The most important backbench role is that of a constituency representative; constituents rely heavily on their MPs to represent them in parliament and make sure their concerns are heard, whether or not they voted for the MP representing them. Constituents may email and meet their MPs, raising the issues and concerns they want the government to hear. Backbenchers have an opportunity to raise their constituents' concerns directly to the prime minister in Prime Minister's Questions.

Backbenchers also have an unofficial agenda-setting power, with Opposition Day debates, private member's bills, and Prime Minister's Questions available to place items on the parliamentary agenda which are awkward for the government.

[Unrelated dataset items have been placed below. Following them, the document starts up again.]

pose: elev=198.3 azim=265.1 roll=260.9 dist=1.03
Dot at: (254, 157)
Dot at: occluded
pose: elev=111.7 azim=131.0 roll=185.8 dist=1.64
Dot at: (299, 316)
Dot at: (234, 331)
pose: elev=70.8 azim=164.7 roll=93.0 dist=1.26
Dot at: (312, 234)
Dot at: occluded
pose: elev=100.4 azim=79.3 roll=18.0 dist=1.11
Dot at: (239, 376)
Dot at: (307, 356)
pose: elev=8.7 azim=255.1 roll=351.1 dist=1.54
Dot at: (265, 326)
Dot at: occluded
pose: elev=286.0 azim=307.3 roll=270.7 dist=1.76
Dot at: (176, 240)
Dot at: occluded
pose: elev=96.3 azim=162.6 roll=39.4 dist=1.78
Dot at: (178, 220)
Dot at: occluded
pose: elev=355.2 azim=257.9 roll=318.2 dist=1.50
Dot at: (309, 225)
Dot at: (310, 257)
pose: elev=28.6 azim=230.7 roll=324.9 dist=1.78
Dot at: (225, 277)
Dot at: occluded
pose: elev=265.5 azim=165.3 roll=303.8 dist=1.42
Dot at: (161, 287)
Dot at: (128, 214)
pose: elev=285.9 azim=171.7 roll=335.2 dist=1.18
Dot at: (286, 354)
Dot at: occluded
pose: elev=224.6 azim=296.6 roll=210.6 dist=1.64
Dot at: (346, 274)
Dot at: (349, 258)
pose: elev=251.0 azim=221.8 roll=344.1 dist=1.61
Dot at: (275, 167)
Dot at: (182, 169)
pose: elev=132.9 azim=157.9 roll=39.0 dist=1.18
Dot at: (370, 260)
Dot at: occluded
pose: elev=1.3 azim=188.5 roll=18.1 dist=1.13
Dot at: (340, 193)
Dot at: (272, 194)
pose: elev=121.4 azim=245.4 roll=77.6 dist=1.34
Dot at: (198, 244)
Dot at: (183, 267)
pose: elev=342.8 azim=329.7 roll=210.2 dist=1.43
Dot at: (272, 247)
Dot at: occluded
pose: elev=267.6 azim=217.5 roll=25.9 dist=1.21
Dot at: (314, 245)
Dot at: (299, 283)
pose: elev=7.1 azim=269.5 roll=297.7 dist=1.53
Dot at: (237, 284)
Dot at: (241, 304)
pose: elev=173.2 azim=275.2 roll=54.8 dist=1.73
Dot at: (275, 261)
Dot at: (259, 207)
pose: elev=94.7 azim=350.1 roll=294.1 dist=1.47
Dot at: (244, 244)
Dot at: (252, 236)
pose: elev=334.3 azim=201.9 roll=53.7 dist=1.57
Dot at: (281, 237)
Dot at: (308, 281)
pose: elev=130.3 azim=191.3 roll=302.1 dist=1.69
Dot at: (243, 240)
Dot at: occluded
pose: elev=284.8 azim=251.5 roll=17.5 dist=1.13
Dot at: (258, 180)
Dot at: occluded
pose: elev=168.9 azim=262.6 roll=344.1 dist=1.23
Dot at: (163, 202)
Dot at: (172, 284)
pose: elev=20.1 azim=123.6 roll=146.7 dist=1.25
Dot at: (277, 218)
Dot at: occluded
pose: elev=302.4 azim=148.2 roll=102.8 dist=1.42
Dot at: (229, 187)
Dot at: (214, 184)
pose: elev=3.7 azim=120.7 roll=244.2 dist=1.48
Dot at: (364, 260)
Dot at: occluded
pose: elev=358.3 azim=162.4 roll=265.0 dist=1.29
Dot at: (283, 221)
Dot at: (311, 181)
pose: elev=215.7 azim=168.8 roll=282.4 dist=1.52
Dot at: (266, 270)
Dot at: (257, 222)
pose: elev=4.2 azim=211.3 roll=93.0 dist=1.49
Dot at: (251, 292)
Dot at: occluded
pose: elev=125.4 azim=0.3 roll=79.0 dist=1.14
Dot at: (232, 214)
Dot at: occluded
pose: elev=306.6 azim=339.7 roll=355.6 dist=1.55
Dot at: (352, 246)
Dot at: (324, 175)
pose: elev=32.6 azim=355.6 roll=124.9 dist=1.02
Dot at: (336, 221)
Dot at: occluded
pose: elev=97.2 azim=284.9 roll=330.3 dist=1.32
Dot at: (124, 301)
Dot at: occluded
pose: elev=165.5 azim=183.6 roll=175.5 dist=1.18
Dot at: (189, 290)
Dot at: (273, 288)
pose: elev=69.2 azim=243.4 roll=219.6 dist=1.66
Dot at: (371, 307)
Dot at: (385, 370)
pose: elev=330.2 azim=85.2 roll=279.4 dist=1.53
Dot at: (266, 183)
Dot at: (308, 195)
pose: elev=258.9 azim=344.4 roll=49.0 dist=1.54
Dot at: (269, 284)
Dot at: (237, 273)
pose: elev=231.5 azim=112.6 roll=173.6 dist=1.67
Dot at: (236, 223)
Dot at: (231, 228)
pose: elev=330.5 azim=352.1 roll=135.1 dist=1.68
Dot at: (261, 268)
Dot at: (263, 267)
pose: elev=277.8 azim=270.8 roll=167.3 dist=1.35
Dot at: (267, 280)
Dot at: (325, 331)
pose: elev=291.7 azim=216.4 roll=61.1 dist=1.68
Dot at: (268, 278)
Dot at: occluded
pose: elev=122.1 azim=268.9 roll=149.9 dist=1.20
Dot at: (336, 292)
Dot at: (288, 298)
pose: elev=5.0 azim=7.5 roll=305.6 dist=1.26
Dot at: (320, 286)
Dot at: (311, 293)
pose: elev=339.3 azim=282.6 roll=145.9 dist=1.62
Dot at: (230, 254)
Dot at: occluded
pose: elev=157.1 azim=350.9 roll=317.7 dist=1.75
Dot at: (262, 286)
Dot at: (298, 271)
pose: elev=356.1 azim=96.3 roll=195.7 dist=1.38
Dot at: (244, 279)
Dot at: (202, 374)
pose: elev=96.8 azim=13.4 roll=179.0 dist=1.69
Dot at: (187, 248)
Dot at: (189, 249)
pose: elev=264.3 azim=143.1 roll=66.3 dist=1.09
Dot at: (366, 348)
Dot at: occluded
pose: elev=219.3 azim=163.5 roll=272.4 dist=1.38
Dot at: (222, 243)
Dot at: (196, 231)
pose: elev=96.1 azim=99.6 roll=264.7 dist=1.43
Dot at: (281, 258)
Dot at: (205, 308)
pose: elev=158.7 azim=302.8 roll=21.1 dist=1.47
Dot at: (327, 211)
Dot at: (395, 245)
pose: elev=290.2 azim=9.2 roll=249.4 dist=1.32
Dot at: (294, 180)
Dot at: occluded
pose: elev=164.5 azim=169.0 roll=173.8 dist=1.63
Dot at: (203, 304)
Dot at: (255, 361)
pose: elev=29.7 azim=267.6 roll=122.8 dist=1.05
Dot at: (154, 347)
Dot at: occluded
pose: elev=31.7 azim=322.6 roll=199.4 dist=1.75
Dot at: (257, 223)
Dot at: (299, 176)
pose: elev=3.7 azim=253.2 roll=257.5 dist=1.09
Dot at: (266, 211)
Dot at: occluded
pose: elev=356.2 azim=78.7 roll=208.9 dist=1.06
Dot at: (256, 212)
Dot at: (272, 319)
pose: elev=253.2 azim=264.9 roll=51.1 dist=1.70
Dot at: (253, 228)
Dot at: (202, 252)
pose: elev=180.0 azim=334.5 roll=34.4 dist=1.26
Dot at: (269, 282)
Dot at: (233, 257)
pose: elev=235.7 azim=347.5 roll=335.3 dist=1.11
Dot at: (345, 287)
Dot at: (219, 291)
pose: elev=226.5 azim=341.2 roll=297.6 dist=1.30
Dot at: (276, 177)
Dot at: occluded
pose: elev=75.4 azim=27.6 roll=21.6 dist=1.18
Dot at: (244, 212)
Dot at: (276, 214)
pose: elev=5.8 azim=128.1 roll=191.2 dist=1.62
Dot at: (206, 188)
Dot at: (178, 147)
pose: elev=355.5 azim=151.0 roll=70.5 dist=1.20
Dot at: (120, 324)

The Wright Committee reforms introduced in the UK provided backbenchers with much more power in committees, giving Parliament greater control of its agenda, and increasing backbench membership in committees vastly.

Additionally, the Commons Backbench Business Committee was created in 2010 with cross-party support. It debates matters unlikely to be debated in government time, with each decision voted upon formally. By the end of 2010 coalition government it had undergone 300 debates, ranging from prisoner voting rights to the Hillsborough disaster. Furthermore, they have influence as discussed above when they are a member of a committee, these committees provide a perfect opportunity for backbenchers to have their voices heard in the legislative process. It usually proves difficult for backbenchers to be involved and have direct input in the legislative process when they are not involved in these activities.

=== Singapore ===
Traditionally, as the PAP has been the largest party in Singapore, there are many MPs who serve as backbenchers for the PAP. Often, these MPs sit near the back of parliament and are candidates in GRCs, where they contest in a team led by a PAP minister.